* **Text block**:
HLVCGF will be required to file Form N-PX with its complete proxy voting record for the twelve months ended June 30th, no later than August 31st of each year. The Fund's Form N-PX filing will be available: (i) without charge, upon request, by calling 1.877.779.1999 or (ii) by visiting the SEC's website at www.sec.gov.
Hamilton Lane Credit Income Fund ("HLCIF")
HLCIF invests primarily in Investment Funds. While it is unlikely that HLVCGF will receive notices or proxies from Investment Funds (or in connection with any other portfolio securities), to the extent that HLCIF does receive such notices or proxies and HLCIF has voting interests in such Investment Funds, the responsibility for decisions regarding proxy voting for securities held by HLCIF lies with Hamilton as HLCIF's advisor. Hamilton will vote such proxies in accordance with the proxy policies and procedures noted above.
HLCIF will be required to file Form N-PX with its complete proxy voting record for the twelve months ended June 30th, no later than August 31st of each year. The Fund's Form N-PX filing will be available: (i) without charge, upon request, by calling 1.877.779.1999 or (ii) by visiting the SEC's website at www.sec.gov.
HL SCOPE RIC LLC ("SRIC")
SRIC invests primarily in the debt of companies in either the primary or secondary market ("Direct Credit Investments"). While it is unlikely that SRIC will receive notices or proxies from Direct Credit Investments (or in connection with any other portfolio securities), to the extent that SRIC does receive such notices or proxies and SRIC has voting interests in such Direct Credit Investments, the responsibility for decisions regarding proxy voting for securities held by SRIC lies with Hamilton as SRIC's advisor. Hamilton will vote such proxies in accordance with the proxy policies and procedures noted above.
SRIC will be required to file Form N-PX with its complete proxy voting record for the twelve months ended June 30th, no later than August 31st of each year. The Fund's Form N-PX filing will be available: (i) without charge, upon request, by calling 1.877.779.1999 or (ii) by visiting the SEC's website at www.sec.gov.
All Other Funds
The policies and procedures outlined within this Proxy Policy and Procedure apply to those securities being held in that portion of the Funds' portfolios managed by a Hamilton portfolio manager only.
Each Fund will be required to file Form N-PX annually, with its complete proxy voting record for the twelve months immediately prior to the Fund's year-end, no later than sixty (60) days following the Fund's year-end. The Fund's Form N-PX filing will be available: (i) without charge, upon request, from the Fund's administrator or (ii) by visiting the SEC's website at www.sec.gov.
ITEM 13. PORTFOLIO MANAGERS OF CLOSED-END MANAGEMENT INVESTMENT COMPANIES.
(a)(1) Identification of Portfolio Manager(s) or Management Team Members and Description of Role of Portfolio Manager(s) or Management Team Members
As of the date of this report, the biographies of certain of the Adviser's investment professionals having day-to-day portfolio management responsibility to the Fund (the "Portfolio Managers") are below:
Brian Charles Gildea, Managing Director, Evergreen Portfolio Solutions
Mr. Gildea is a Managing Director, Evergreen Portfolio Solutions at Hamilton Lane, where he also sits on the Investment Committee and Evergreen Portfolio Committee, and serves on the boards of directors of Hamilton Lane's U.S. registered funds and global evergreen funds. Mr. Gildea has more than 25 years of private markets investment experience spanning asset classes and strategies and plays a senior leadership role in our global evergreen business. Mr. Gildea joined Hamilton Lane in 2009 and has previously held senior leadership roles across investment and portfolio management activities, including Head of Evergreen Portfolios, Global Head of Investments, and, prior to that, Global Head of Co-Investments.

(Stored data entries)

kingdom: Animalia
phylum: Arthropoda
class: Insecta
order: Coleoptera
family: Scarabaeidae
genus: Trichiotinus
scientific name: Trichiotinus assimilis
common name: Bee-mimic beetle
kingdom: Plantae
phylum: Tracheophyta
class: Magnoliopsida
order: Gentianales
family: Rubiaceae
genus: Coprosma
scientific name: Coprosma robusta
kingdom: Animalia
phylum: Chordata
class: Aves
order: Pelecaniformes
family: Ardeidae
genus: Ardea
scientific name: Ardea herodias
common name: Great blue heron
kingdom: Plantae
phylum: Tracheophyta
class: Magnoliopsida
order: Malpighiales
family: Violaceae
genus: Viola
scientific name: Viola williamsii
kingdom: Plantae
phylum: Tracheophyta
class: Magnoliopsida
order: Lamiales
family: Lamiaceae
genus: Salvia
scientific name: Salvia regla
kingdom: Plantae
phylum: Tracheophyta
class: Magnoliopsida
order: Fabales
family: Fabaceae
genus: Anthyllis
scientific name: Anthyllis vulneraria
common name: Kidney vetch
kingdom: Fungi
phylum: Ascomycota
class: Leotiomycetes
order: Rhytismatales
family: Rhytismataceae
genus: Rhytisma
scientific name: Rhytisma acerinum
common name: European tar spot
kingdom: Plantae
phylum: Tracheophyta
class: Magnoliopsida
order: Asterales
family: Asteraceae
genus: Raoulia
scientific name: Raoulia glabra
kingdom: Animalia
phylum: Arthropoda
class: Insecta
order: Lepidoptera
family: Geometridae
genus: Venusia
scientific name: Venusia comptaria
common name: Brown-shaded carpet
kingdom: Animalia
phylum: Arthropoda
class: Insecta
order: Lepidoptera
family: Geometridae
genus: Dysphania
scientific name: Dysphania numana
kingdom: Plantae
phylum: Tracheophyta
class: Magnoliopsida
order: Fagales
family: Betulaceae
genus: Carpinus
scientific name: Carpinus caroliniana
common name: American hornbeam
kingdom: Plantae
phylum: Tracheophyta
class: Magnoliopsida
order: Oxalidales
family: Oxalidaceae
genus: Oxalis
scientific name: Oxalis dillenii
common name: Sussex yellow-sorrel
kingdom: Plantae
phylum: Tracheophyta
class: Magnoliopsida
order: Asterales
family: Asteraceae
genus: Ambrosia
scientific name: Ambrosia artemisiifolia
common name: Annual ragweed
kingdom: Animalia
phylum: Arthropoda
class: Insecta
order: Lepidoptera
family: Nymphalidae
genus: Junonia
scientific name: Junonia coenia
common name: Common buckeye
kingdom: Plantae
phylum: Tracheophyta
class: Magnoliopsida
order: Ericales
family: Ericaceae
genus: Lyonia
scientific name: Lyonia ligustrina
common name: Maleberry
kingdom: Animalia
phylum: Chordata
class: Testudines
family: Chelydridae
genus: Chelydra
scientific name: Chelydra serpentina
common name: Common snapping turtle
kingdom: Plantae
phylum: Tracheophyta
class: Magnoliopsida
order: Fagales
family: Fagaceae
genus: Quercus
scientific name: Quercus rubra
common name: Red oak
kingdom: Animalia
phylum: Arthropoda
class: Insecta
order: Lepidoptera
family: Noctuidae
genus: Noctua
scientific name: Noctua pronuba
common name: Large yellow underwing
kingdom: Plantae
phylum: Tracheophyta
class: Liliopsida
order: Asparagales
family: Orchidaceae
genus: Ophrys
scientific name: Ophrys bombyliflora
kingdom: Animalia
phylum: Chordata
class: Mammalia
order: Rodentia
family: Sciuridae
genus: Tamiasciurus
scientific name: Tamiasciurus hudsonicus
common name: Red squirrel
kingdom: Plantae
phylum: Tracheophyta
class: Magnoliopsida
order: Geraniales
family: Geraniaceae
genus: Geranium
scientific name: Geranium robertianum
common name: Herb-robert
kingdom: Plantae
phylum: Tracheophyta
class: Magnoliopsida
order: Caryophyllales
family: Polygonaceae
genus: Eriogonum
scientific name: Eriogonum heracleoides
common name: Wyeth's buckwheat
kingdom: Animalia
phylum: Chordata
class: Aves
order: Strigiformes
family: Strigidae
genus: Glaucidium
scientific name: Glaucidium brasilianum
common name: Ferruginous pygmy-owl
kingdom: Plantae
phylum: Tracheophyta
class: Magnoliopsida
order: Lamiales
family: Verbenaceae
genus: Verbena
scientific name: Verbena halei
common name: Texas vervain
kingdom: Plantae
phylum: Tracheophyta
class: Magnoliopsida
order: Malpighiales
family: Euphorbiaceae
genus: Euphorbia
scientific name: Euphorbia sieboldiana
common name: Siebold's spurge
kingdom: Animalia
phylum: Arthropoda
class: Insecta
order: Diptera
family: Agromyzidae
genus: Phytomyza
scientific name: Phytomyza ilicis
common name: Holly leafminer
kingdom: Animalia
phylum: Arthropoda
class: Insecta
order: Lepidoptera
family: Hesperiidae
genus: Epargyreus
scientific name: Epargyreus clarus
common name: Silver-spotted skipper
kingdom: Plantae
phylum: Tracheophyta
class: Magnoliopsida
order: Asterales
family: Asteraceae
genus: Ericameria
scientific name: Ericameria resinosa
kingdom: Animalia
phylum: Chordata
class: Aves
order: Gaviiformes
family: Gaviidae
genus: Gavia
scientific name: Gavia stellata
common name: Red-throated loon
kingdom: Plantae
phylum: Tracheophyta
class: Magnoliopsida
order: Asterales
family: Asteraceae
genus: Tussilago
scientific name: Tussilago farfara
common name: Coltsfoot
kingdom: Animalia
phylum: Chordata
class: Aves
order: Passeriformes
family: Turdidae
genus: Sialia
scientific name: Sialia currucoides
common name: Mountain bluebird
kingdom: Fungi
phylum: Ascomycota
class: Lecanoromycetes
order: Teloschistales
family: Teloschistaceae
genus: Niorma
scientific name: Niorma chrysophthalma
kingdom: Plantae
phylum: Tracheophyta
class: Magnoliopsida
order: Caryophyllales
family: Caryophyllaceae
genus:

* **Directions**:
#1 In the proxy voting text, substitute "HL SCOPE RIC" for "SRIC" and give the passage between "SRIC will be" and "portfolio manager only.", inclusive.
#2 Duplicate the lines of the entries between their first line and the line holding "genus: Viola", inclusive, and give only those lines.
The text and the entries have no connection to each other.

* **Answers by task**:
#1
HL SCOPE RIC will be required to file Form N-PX with its complete proxy voting record for the twelve months ended June 30th, no later than August 31st of each year. The Fund's Form N-PX filing will be available: (i) without charge, upon request, by calling 1.877.779.1999 or (ii) by visiting the SEC's website at www.sec.gov.
All Other Funds
The policies and procedures outlined within this Proxy Policy and Procedure apply to those securities being held in that portion of the Funds' portfolios managed by a Hamilton portfolio manager only.

#2
kingdom: Animalia
phylum: Arthropoda
class: Insecta
order: Coleoptera
family: Scarabaeidae
genus: Trichiotinus
scientific name: Trichiotinus assimilis
common name: Bee-mimic beetle
kingdom: Plantae
phylum: Tracheophyta
class: Magnoliopsida
order: Gentianales
family: Rubiaceae
genus: Coprosma
scientific name: Coprosma robusta
kingdom: Animalia
phylum: Chordata
class: Aves
order: Pelecaniformes
family: Ardeidae
genus: Ardea
scientific name: Ardea herodias
common name: Great blue heron
kingdom: Plantae
phylum: Tracheophyta
class: Magnoliopsida
order: Malpighiales
family: Violaceae
genus: Viola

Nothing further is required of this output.